TASK REQUIREMENTS: Would it be possible to reproduce every entry exactly, please?
[Start of section]
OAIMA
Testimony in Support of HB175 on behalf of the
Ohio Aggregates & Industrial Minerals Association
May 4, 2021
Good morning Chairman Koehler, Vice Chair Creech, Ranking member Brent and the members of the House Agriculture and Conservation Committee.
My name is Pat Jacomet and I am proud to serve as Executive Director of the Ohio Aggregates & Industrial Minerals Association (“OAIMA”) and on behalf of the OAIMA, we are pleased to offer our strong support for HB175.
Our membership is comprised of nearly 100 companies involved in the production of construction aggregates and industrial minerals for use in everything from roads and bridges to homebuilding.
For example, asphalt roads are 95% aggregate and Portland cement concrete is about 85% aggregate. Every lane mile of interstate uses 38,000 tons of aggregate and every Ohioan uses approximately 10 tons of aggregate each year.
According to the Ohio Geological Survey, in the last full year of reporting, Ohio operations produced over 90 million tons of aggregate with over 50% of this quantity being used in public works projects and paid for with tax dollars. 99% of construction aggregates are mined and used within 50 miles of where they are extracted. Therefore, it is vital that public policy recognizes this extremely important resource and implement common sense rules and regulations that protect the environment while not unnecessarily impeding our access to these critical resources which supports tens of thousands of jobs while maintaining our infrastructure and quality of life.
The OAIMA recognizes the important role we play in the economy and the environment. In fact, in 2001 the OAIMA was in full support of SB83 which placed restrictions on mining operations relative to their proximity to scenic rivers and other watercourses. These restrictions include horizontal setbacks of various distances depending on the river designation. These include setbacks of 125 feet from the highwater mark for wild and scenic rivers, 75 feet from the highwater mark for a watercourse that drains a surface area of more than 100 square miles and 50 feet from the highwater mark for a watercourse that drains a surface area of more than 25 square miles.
[End of section]
YOUR RESPONSE:
OAIMA
Testimony in Support of HB175 on behalf of the
Ohio Aggregates & Industrial Minerals Association
May 4, 2021
Good morning Chairman Koehler, Vice Chair Creech, Ranking member Brent and the members of the House Agriculture and Conservation Committee.
My name is Pat Jacomet and I am proud to serve as Executive Director of the Ohio Aggregates & Industrial Minerals Association (“OAIMA”) and on behalf of the OAIMA, we are pleased to offer our strong support for HB175.
Our membership is comprised of nearly 100 companies involved in the production of construction aggregates and industrial minerals for use in everything from roads and bridges to homebuilding.
For example, asphalt roads are 95% aggregate and Portland cement concrete is about 85% aggregate. Every lane mile of interstate uses 38,000 tons of aggregate and every Ohioan uses approximately 10 tons of aggregate each year.
According to the Ohio Geological Survey, in the last full year of reporting, Ohio operations produced over 90 million tons of aggregate with over 50% of this quantity being used in public works projects and paid for with tax dollars. 99% of construction aggregates are mined and used within 50 miles of where they are extracted. Therefore, it is vital that public policy recognizes this extremely important resource and implement common sense rules and regulations that protect the environment while not unnecessarily impeding our access to these critical resources which supports tens of thousands of jobs while maintaining our infrastructure and quality of life.
The OAIMA recognizes the important role we play in the economy and the environment. In fact, in 2001 the OAIMA was in full support of SB83 which placed restrictions on mining operations relative to their proximity to scenic rivers and other watercourses. These restrictions include horizontal setbacks of various distances depending on the river designation. These include setbacks of 125 feet from the highwater mark for wild and scenic rivers, 75 feet from the highwater mark for a watercourse that drains a surface area of more than 100 square miles and 50 feet from the highwater mark for a watercourse that drains a surface area of more than 25 square miles.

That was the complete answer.